▶ **To do**: Go through the entries below. Copy out every line that contains "present".

▶ **Input for this task**:
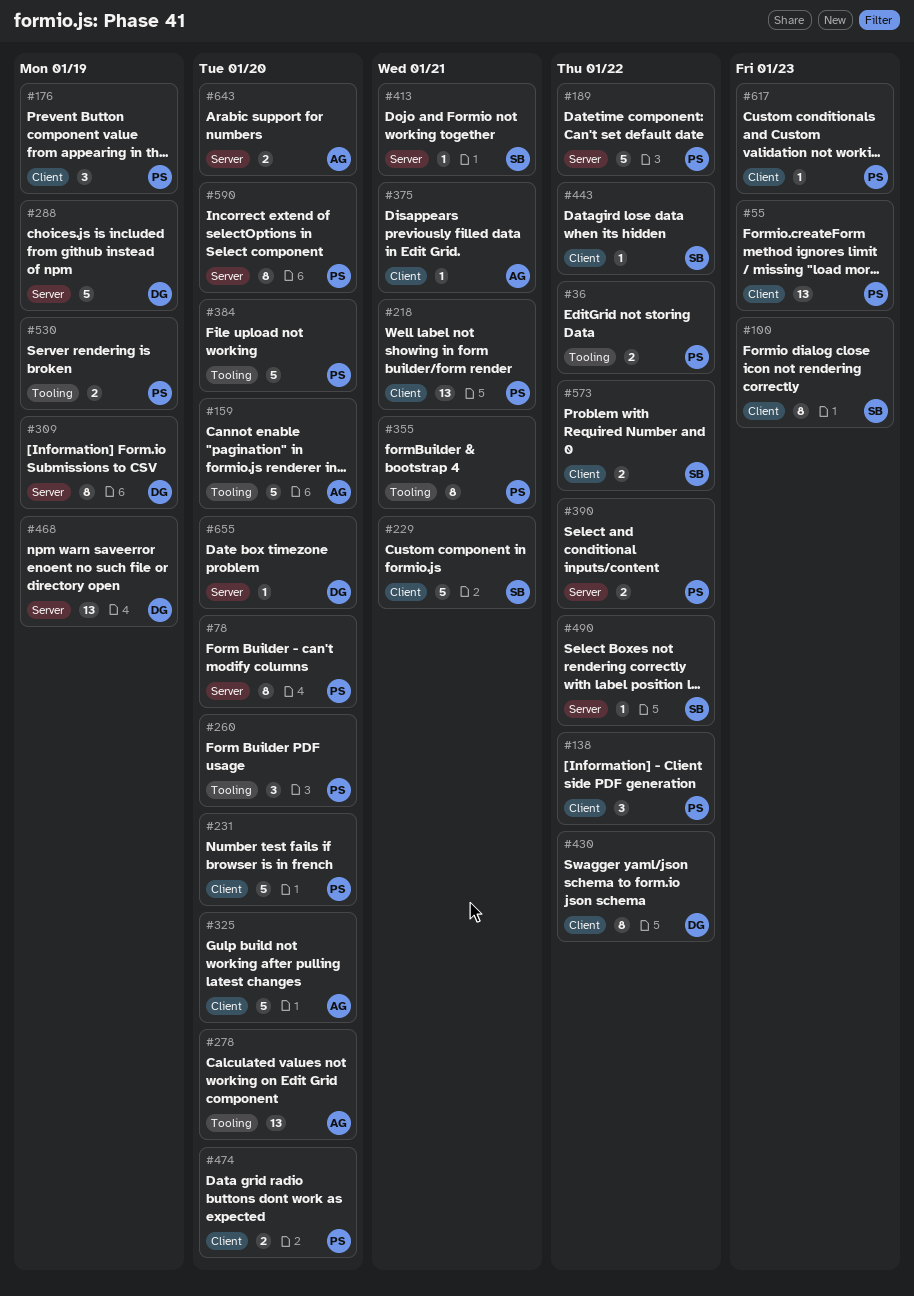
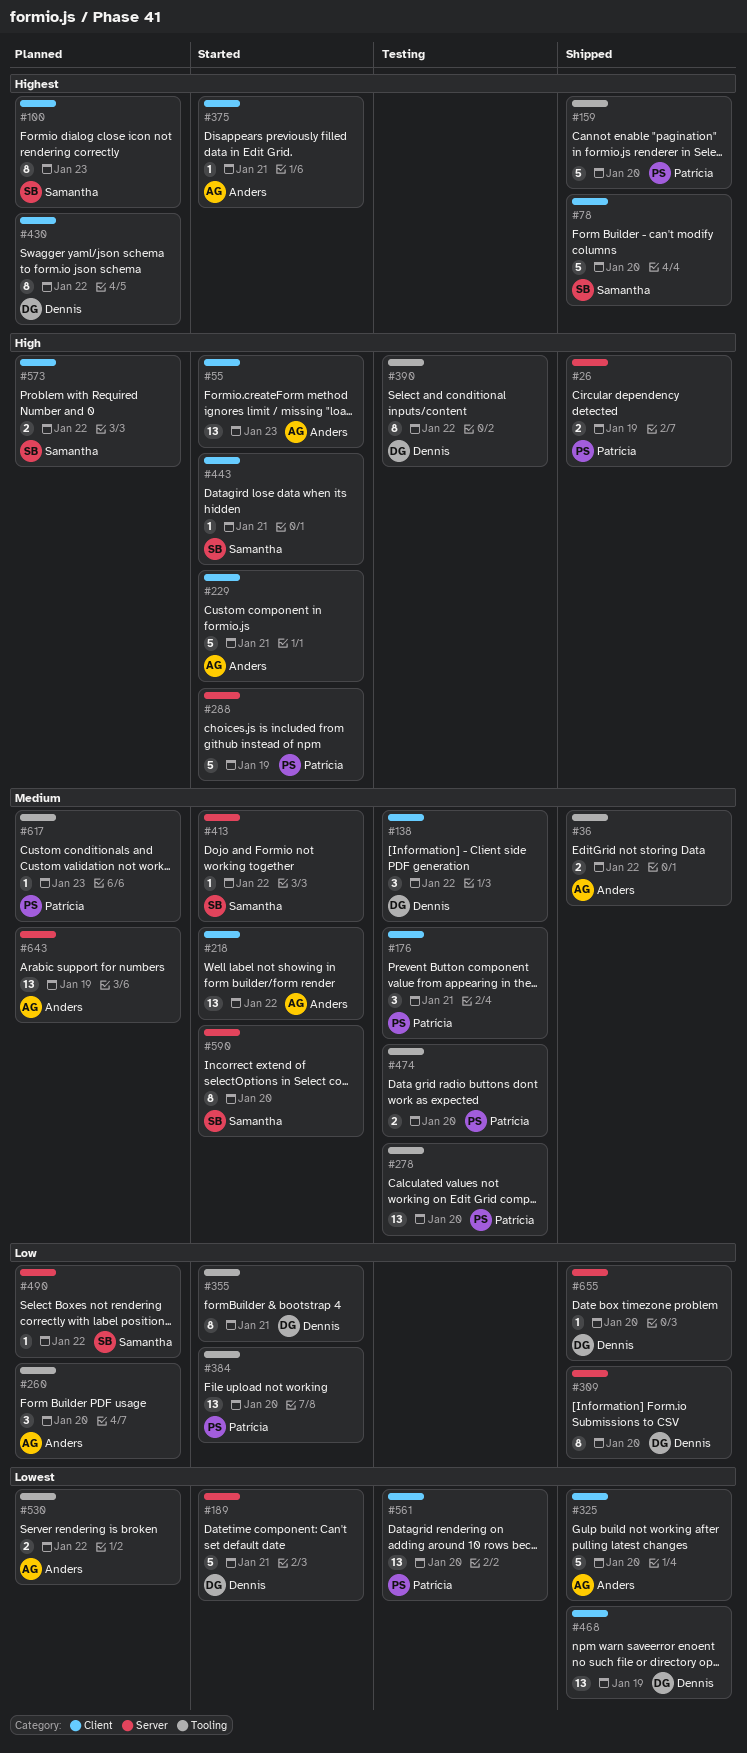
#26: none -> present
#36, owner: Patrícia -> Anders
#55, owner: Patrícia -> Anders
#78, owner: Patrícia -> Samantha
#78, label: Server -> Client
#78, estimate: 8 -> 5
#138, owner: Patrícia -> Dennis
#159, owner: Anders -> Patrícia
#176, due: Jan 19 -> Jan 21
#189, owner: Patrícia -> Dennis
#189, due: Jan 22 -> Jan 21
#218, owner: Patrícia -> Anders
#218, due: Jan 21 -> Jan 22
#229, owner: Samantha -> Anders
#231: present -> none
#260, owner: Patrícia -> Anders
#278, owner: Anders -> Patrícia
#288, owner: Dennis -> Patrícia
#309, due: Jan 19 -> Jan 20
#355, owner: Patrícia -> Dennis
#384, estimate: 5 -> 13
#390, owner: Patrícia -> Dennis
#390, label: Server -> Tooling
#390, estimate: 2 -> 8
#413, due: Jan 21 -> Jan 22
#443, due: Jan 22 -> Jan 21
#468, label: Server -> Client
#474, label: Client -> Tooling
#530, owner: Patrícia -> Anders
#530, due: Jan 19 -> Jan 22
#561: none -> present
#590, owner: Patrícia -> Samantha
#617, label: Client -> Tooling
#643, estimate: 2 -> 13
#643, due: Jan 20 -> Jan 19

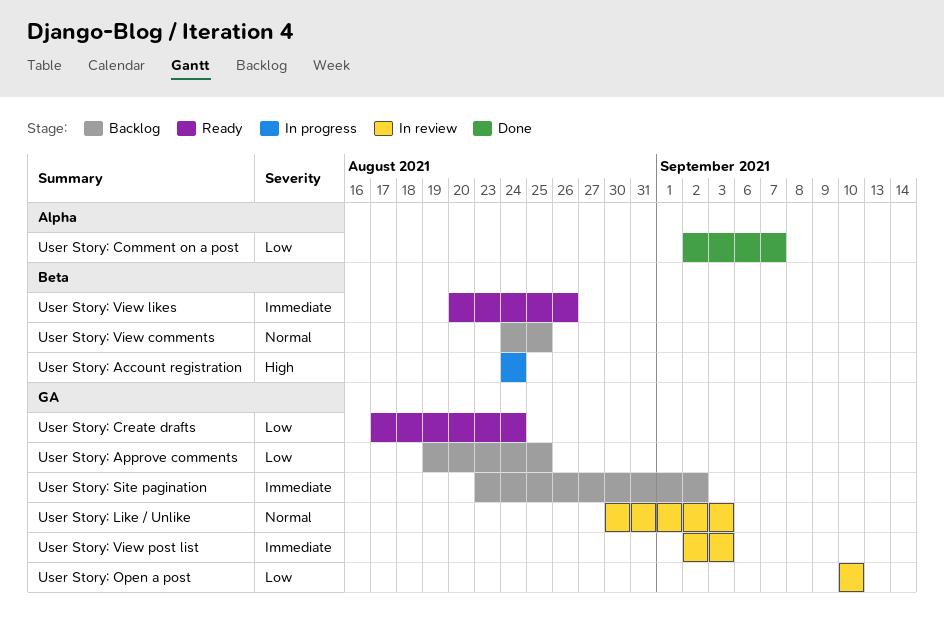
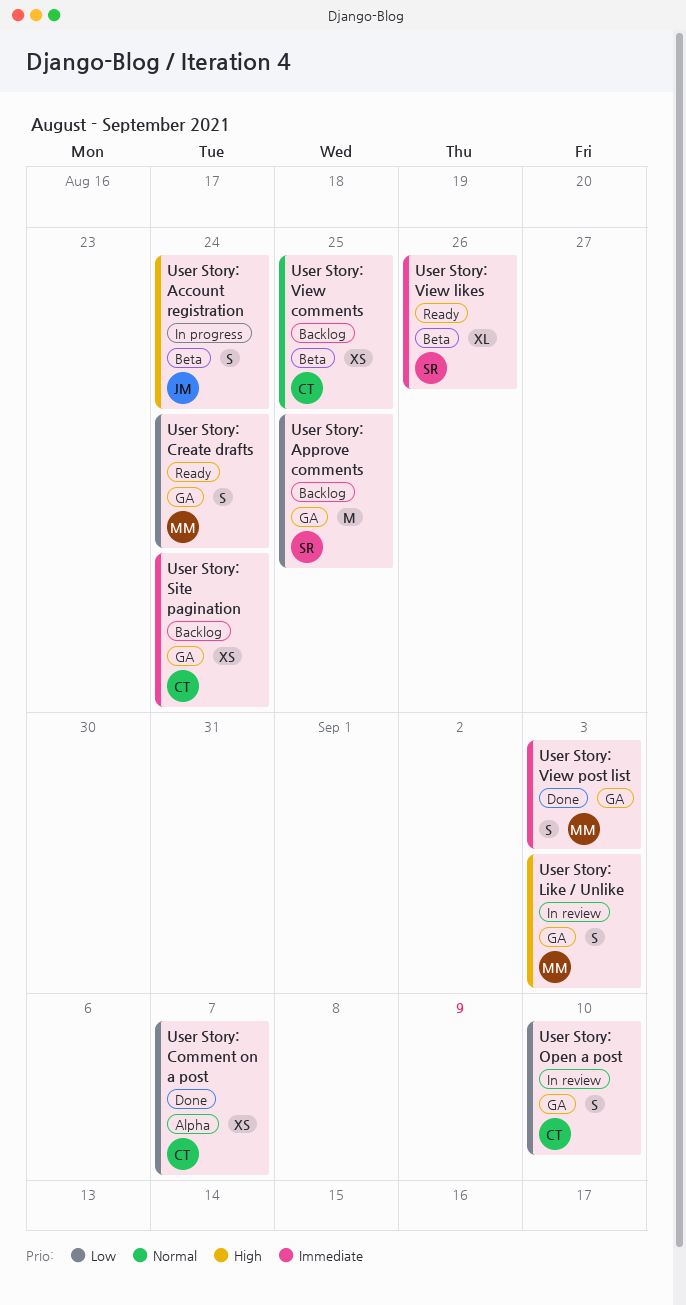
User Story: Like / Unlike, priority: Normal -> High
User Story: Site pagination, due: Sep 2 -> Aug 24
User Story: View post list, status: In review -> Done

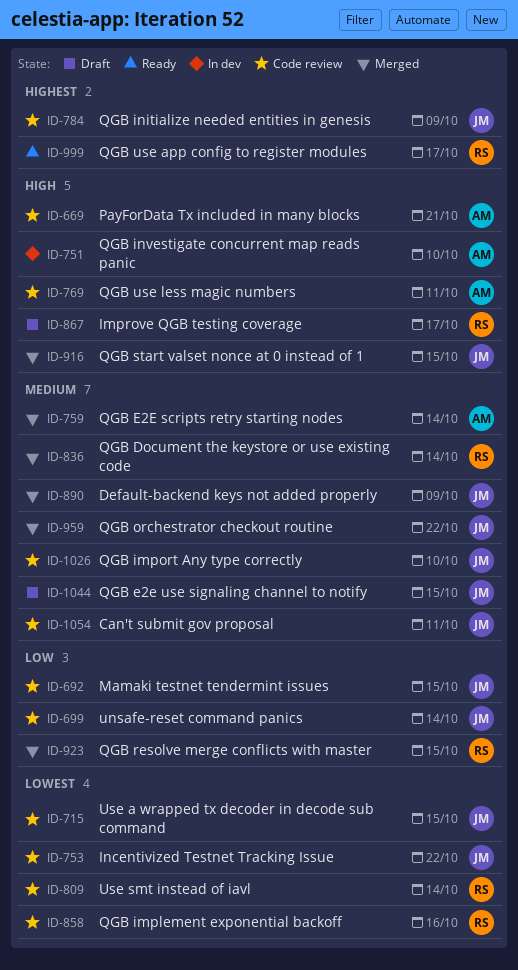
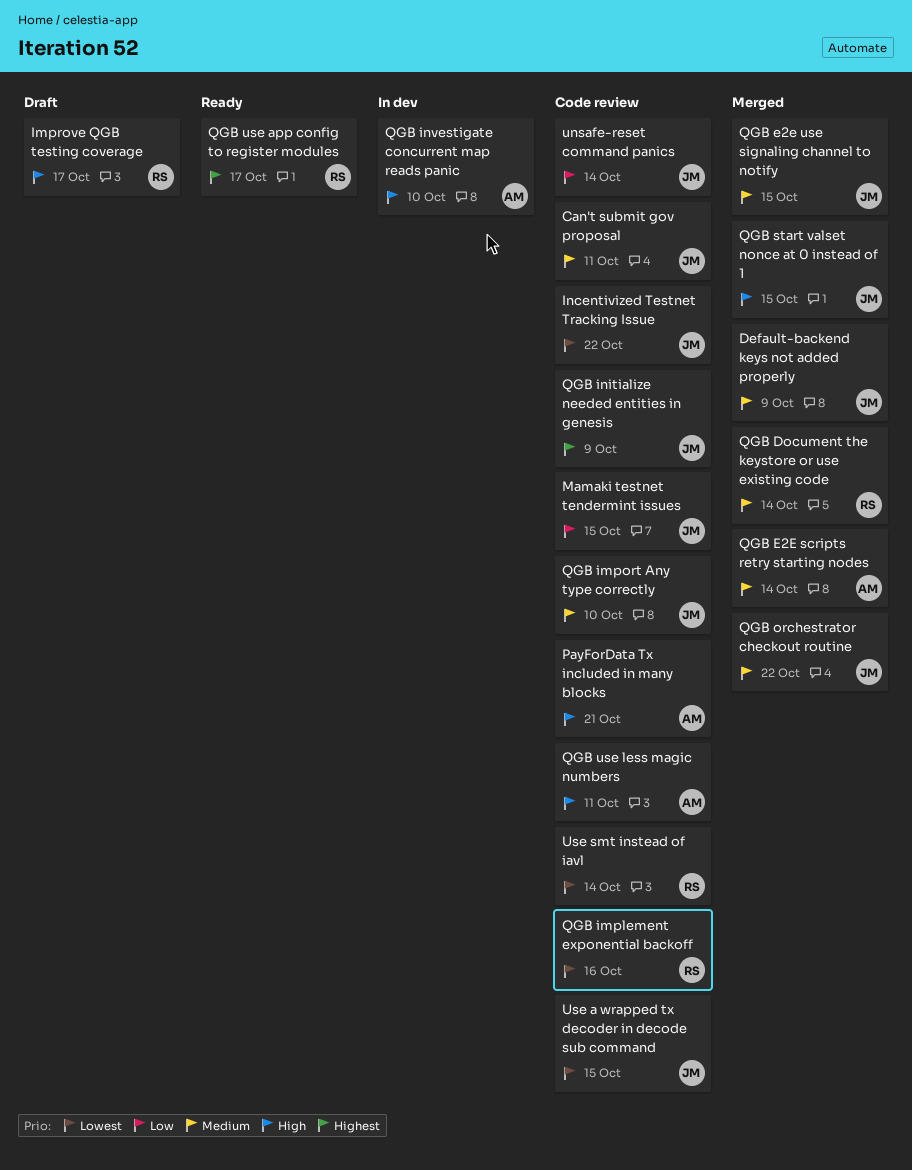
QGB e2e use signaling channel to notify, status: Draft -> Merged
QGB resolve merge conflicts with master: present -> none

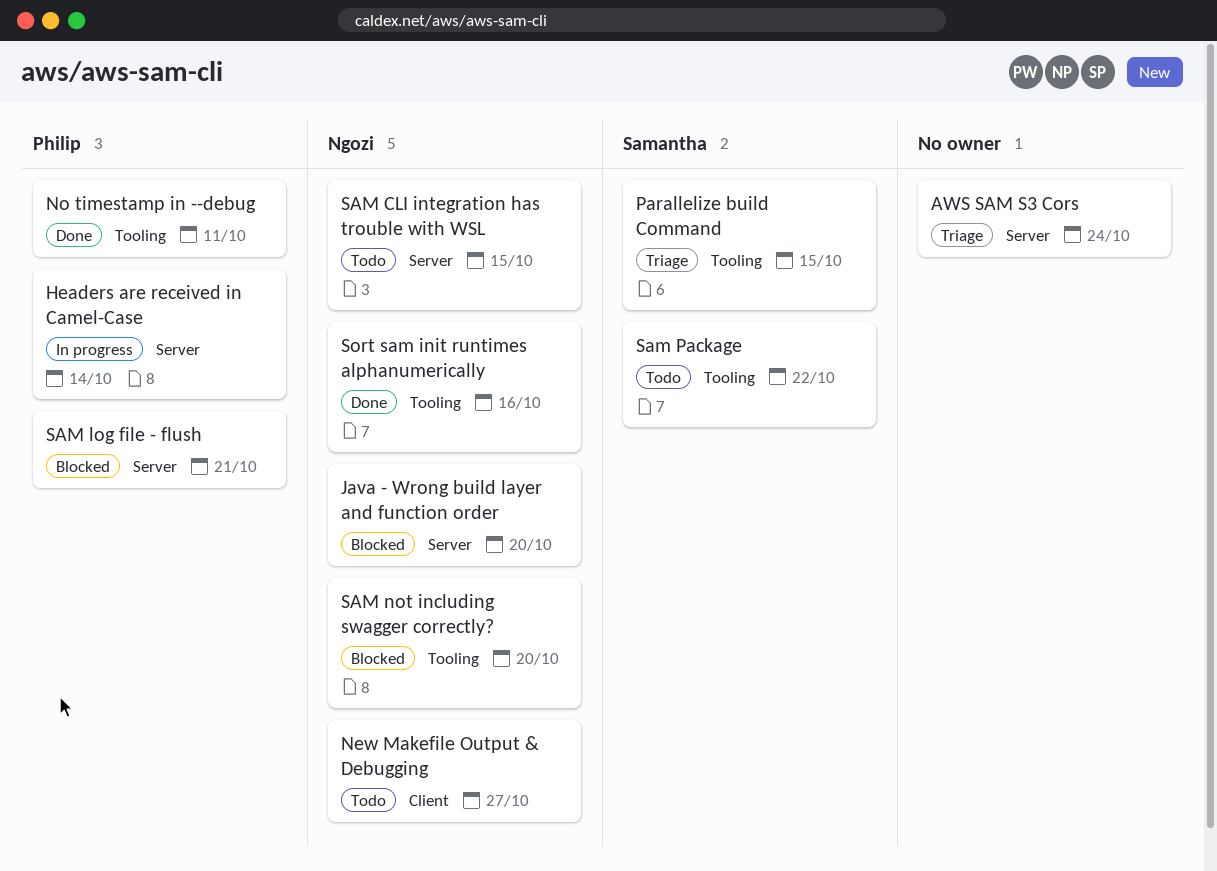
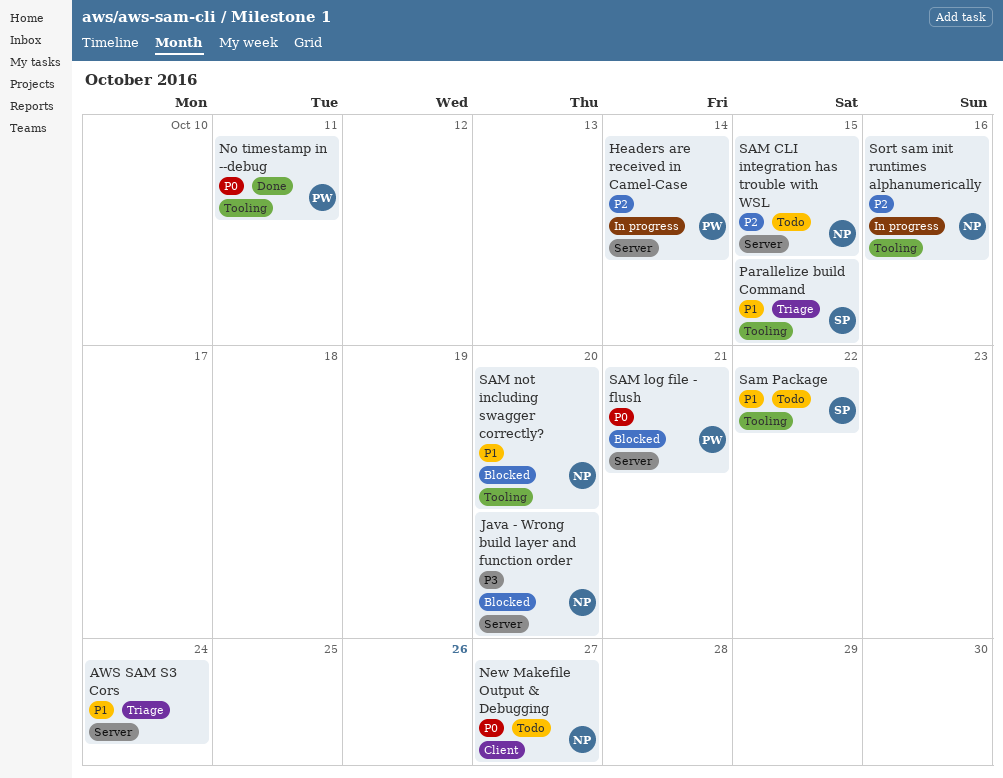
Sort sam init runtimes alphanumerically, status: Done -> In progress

▶ **Task answer**:
#26: none -> present
#231: present -> none
#561: none -> present
QGB resolve merge conflicts with master: present -> none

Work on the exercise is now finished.